Lutchkov looked round him irresolutely.
'I can't now...'
'Why not?'
'I should like to speak to you... alone....'
'Why, we are alone now.'
'Yes... but... here in the house....'
Masha was at her wits' end.... 'If I refuse,' she thought, 'it's all
over.'... Curiosity was the ruin of Eve....
'I agree,' she said at last.
'When then? Where?'
Masha's breathing came quickly and unevenly.
'To-morrow... in the evening. You know the copse above the Long
Meadow?'...
'Behind the mill?'
Masha nodded.
'What time?'
'Wait...'
She could not bring out another word; her voice broke... she turned pale
and went quickly out of the room.
A quarter of an hour later, Mr. Perekatov, with his characteristic
politeness, conducted Lutchkov to the hall, pressed his hand feelingly,
and begged him 'not to forget them'; then, having let out his guest, he
observed with dignity to the footman that it would be as well for him to
shave, and without awaiting a reply, returned with a careworn air to his
own room, with the same careworn air sat down on the sofa, and
guilelessly dropped asleep on the spot.
'You're a little pale to-day,' Nenila Makarievna said to her daughter,
on the evening of the same day. 'Are you quite well?'
'Yes, mamma.'
Nenila Makarievna set straight the kerchief on the girl's neck.

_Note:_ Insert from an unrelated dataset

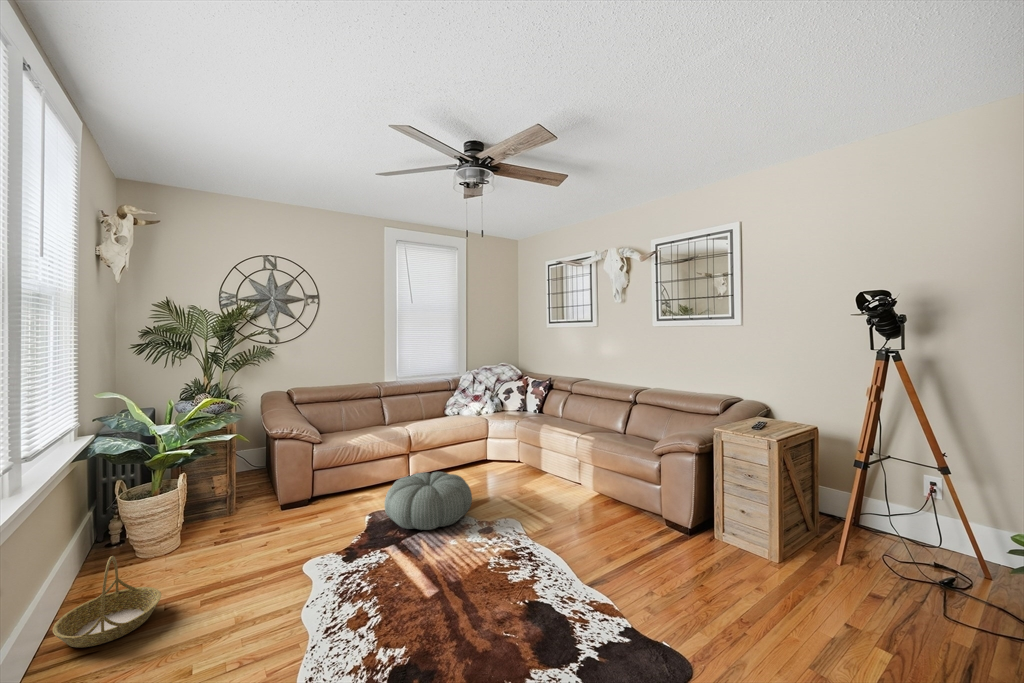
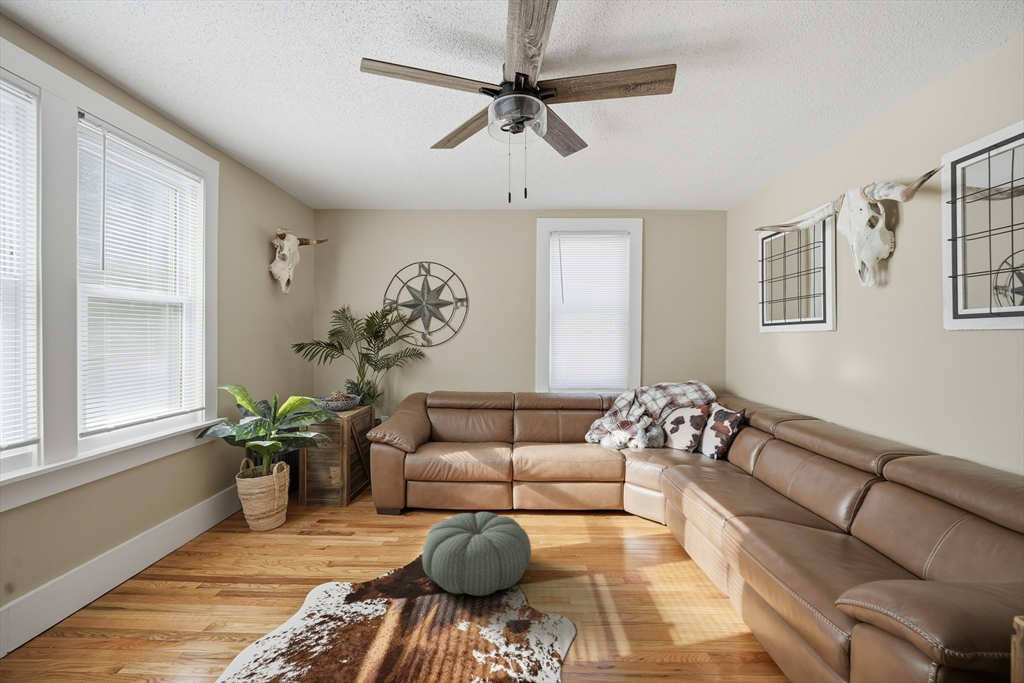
basket: present [53,556,161,647] -> none [111,527,199,603]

'You are very pale; look at me,' she went on, with that motherly
solicitude in which there is none the less audible a note of parental
authority: 'there, now, your eyes look heavy too. You're not well,
Masha.'
'My head does ache a little,' said Masha, to find some way of escape.
'There, I knew it.' Nenila Makarievna put some scent on Masha's
forehead. 'You're not feverish, though.'
Masha stooped down, and picked a thread off the floor.

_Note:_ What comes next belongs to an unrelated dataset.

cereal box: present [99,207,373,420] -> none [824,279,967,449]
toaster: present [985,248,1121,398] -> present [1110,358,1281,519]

Nenila Makarievna's arms lay softly round Masha's slender waist.
'It seems to me you have something you want to tell me,' she said
caressingly, not loosing her hands.
Masha shuddered inwardly.
'I? Oh, no, mamma.'
Masha's momentary confusion did not escape her mother's attention.
'Oh, yes, you do.... Think a little.'
But Masha had had time to regain her self-possession, and instead of
answering, she kissed her mother's hand with a laugh.
'And so you've nothing to tell me?'
'No, really, nothing.'
'I believe you,' responded Nenila Makarievna, after a short silence. 'I
know you keep nothing secret from me.... That's true, isn't it?'
'Of course, mamma.'
Masha could not help blushing a little, though.